Chile’s constitution drafters want to annul mining concessions on indigenous lands

A proposal to suspend Chilean mining and forestry concessions that infringe on indigenous land was approved in the first instance by a committee as part of the drafting of a new constitution in the world’s top copper supplier and No. 2 lithium producer.
The motion is one one of the first flash-points between a society looking to enshrine environmental and social issues in the magna carta and natural resource industries struggling to meet rising demand for the building blocks of a cleaner economy.

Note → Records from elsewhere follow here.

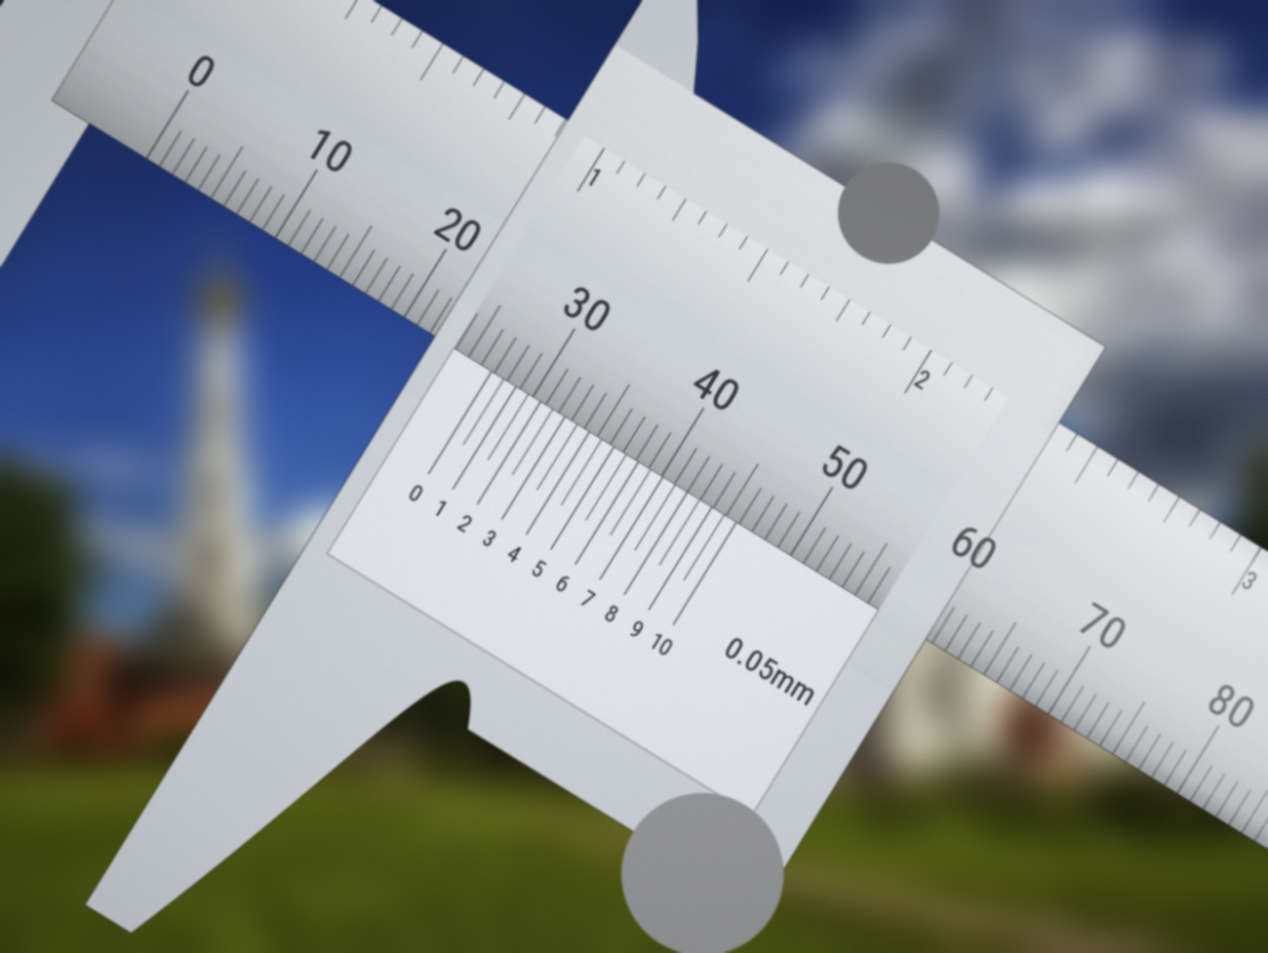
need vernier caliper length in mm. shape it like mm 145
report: mm 26.8
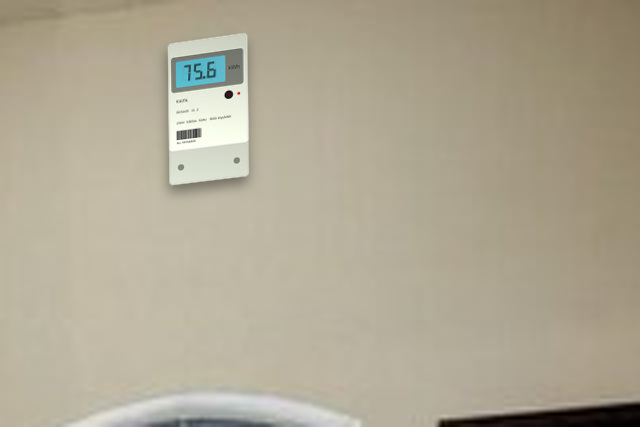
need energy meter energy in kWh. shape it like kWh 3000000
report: kWh 75.6
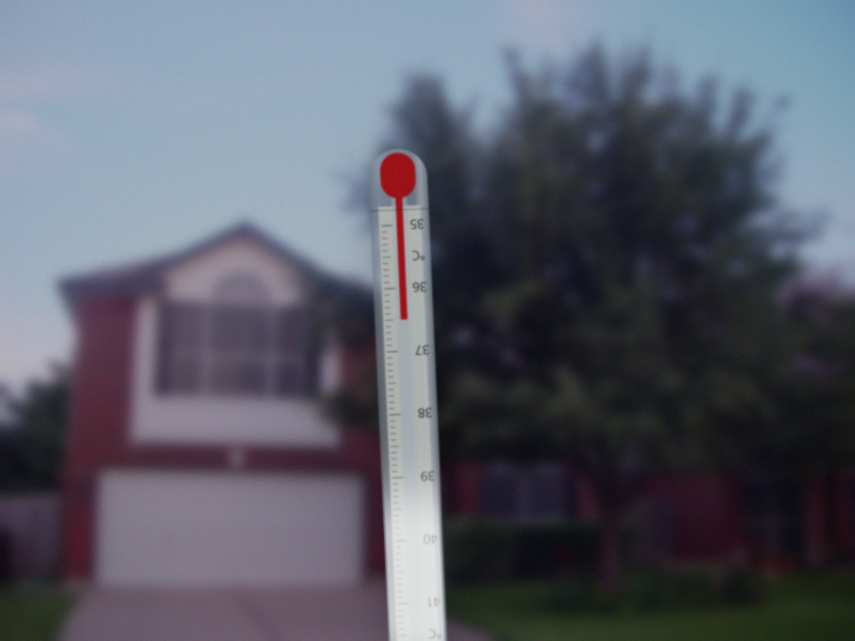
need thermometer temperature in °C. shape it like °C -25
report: °C 36.5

The constitutional process is shaping up as one of the biggest threats to production since Chile’s emergence as a major mineral producer.
Members of the environmental committee voted 13 in favor and four against on a plan to annul concessions granted without prior consent of indigenous groups, according to a document posted on the constitutional assembly’s website. Permits could be reinstated if communities agree after a consultation period.
Related read: Mining firms seek ‘stability’ for sector in new Chilean constitution
While the proposal still requires final approval by the committee and by two thirds of the full constitutional assembly, it could trigger a technically difficult inventory of native territories. There may be even greater implications for Chile’s booming forestry industry given much of the plantations are on land that Mapuche groups claim was acquired under shady circumstances during the dictatorship of Augusto Pinochet in the 1970s.
Deliberations on a charter to replace the one that dates back to the dictatorship have begun in earnest. Other proposals include setting time limits on concessions, with the copper industry pushing hard to retain the indefinite concession model, which it says is critical for long-term planning that underpins investments.
The document, which has to be ratified in a referendum, will help determine how much of the world’s biggest copper and lithium reserves will be tapped in the coming years as the world tries to wean itself off fossil fuels.